**Task**
Leaving the images aside, transcribe all the data below exactly.

**Data block**
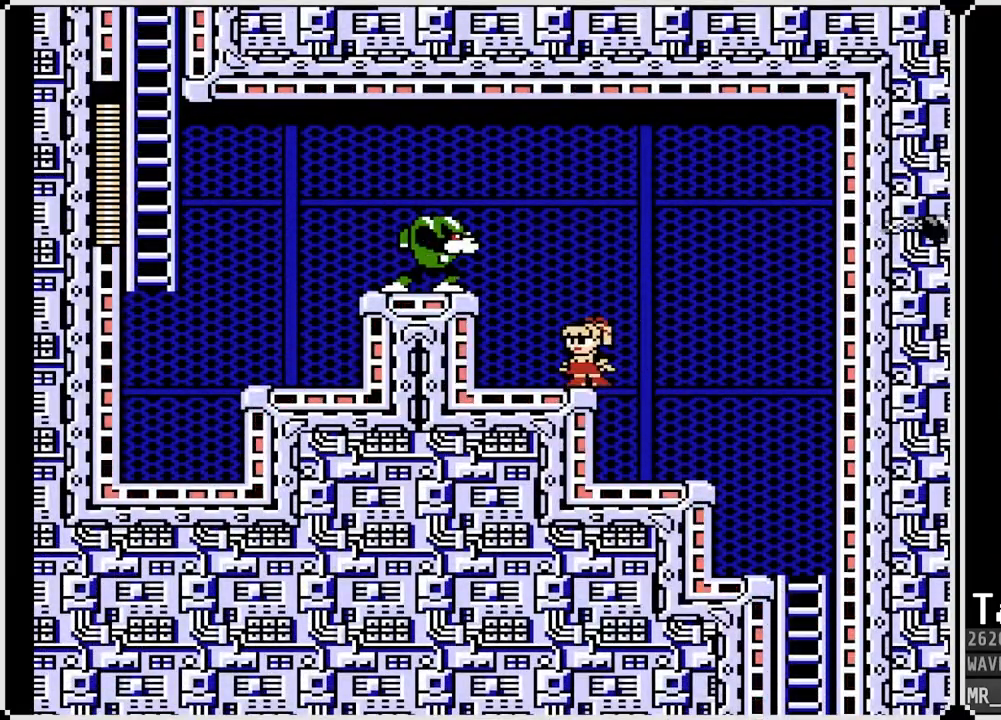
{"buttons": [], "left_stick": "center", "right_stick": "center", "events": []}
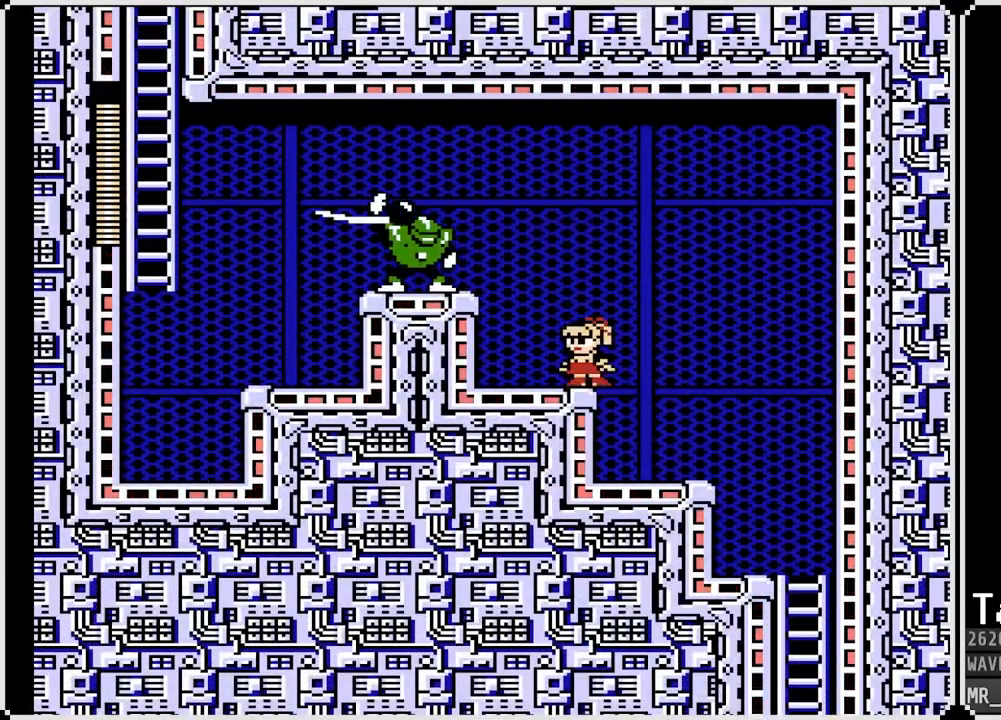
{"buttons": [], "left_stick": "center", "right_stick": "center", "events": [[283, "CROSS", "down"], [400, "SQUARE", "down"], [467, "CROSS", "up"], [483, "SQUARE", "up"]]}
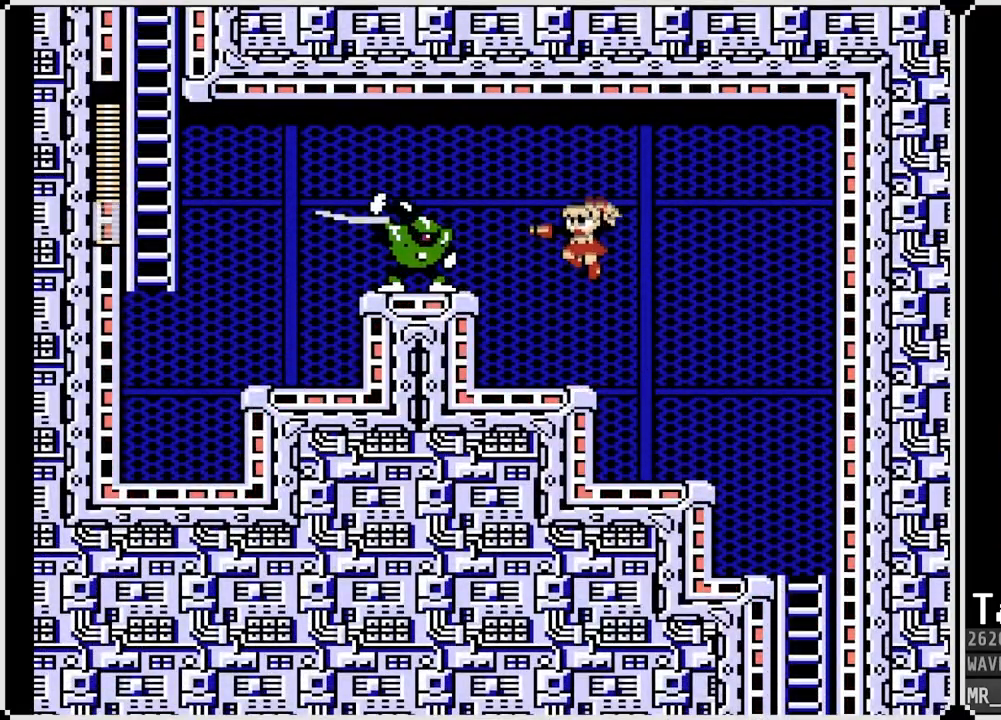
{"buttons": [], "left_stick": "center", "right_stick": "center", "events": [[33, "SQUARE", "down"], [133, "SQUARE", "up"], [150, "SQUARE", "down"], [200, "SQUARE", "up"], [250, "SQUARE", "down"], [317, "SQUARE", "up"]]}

**Answer section**
{"buttons": [], "left_stick": "center", "right_stick": "center", "events": []}
{"buttons": [], "left_stick": "center", "right_stick": "center", "events": [[283, "CROSS", "down"], [400, "SQUARE", "down"], [467, "CROSS", "up"], [483, "SQUARE", "up"]]}
{"buttons": [], "left_stick": "center", "right_stick": "center", "events": [[33, "SQUARE", "down"], [133, "SQUARE", "up"], [150, "SQUARE", "down"], [200, "SQUARE", "up"], [250, "SQUARE", "down"], [317, "SQUARE", "up"]]}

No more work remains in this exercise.